# Hanging drywall Question



## Arey85 (Jan 3, 2010)

the way i do all my houses is- if its a small wall (like the inside of a closet) cut a peice to go from the top of the wall to the bottom of the header, then use 2 skinny rips to go down both sides. As for the angled wall stand it up the long way. the rule of thumb is if you can cover the entire area of a wall with one sheet....do it. theres no reason to create more joints. Use the leftover from that sheet to do the sides of your door. Also in the basement, are you drywalling the ceiling or putting an acoustical ceiling?


----------



## avtck (Jan 3, 2010)

Hi Arey.

Yes.

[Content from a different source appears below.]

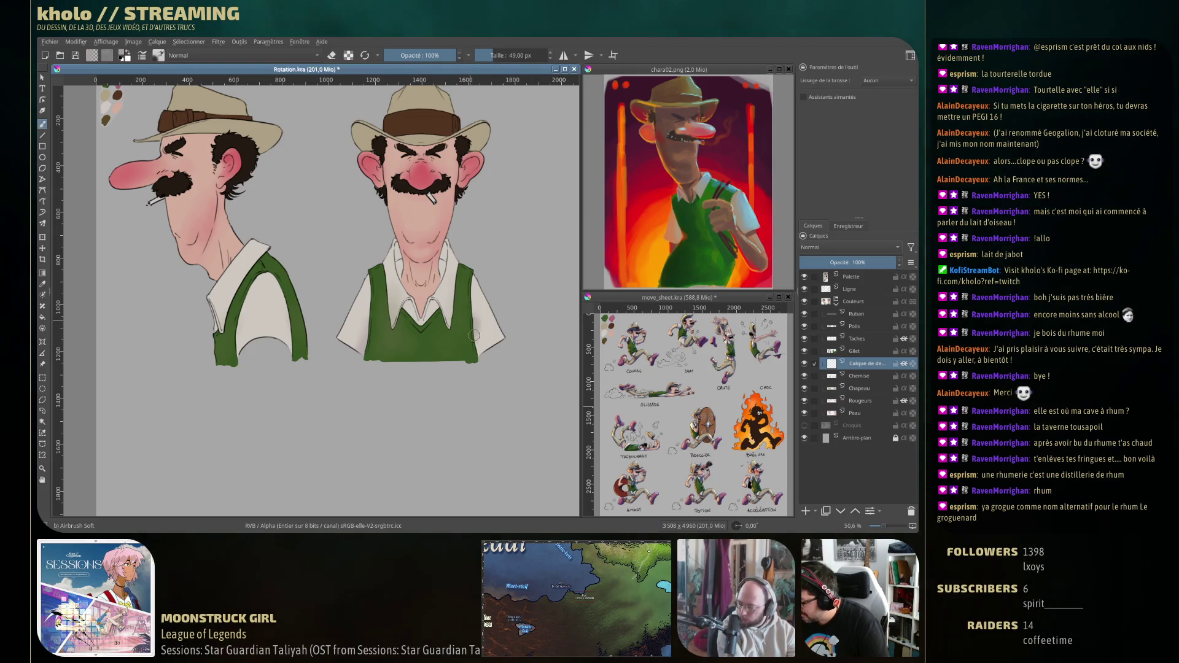
{"action": "left_click_drag", "start_coordinate": [365, 345], "coordinate": [370, 352]}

I'm planning to sound proof the ceiling in the following way:

a) Install sound proof insulation (woolrock ,Roxul AFB or safe and sound) + sound stop or Homasote board + 5/8 drywall + resilent channel

b) Same as above, but replacing sound board with an extra 5/8 drywall board.


----------



## tpolk (Nov 7, 2009)

I hate seeing door openings with no jacks, not only is there nothing to nail your trim to, if you dont use a full sheet and have a joint at the header you will most likely crack there if kingstud moves. plus nutin to nail base to at trim. what keeps the single piece header up?


----------



## Gary in WA (Mar 11, 2009)

Most door openings are 82-82-1/2" rough, may want to check on that. As you know, now's the time to run the outside air supply to the gas appliances, if required: http://www.mybuildingpermit.com/Inspection Checklists/03IRCMBPMechanical rough in checklist.pdf

I enjoyed this on finishing basements, I hope you will too: http://www.pwcgov.org/docLibrary/PDF/005575.pdf

Be safe, Gary


----------



## avtck (Jan 3, 2010)

tpolk --> Thank you for pointing out "door openings with no jacks". I'll make sure to add them to that door. All other doors have them.

Since the door frame was build without the use of the 2x8 header, do you think would be best to modify the frame, by adding the header? Note: This is a non supporting wall that will host louvered doors.

gbr in WA --> the current height is 82-3/4 (thank you for the links)

Arey85 --> thank you for your input.


----------



## tpolk (Nov 7, 2009)

if you're going to use the flat 2x4 header i would at least double it.


----------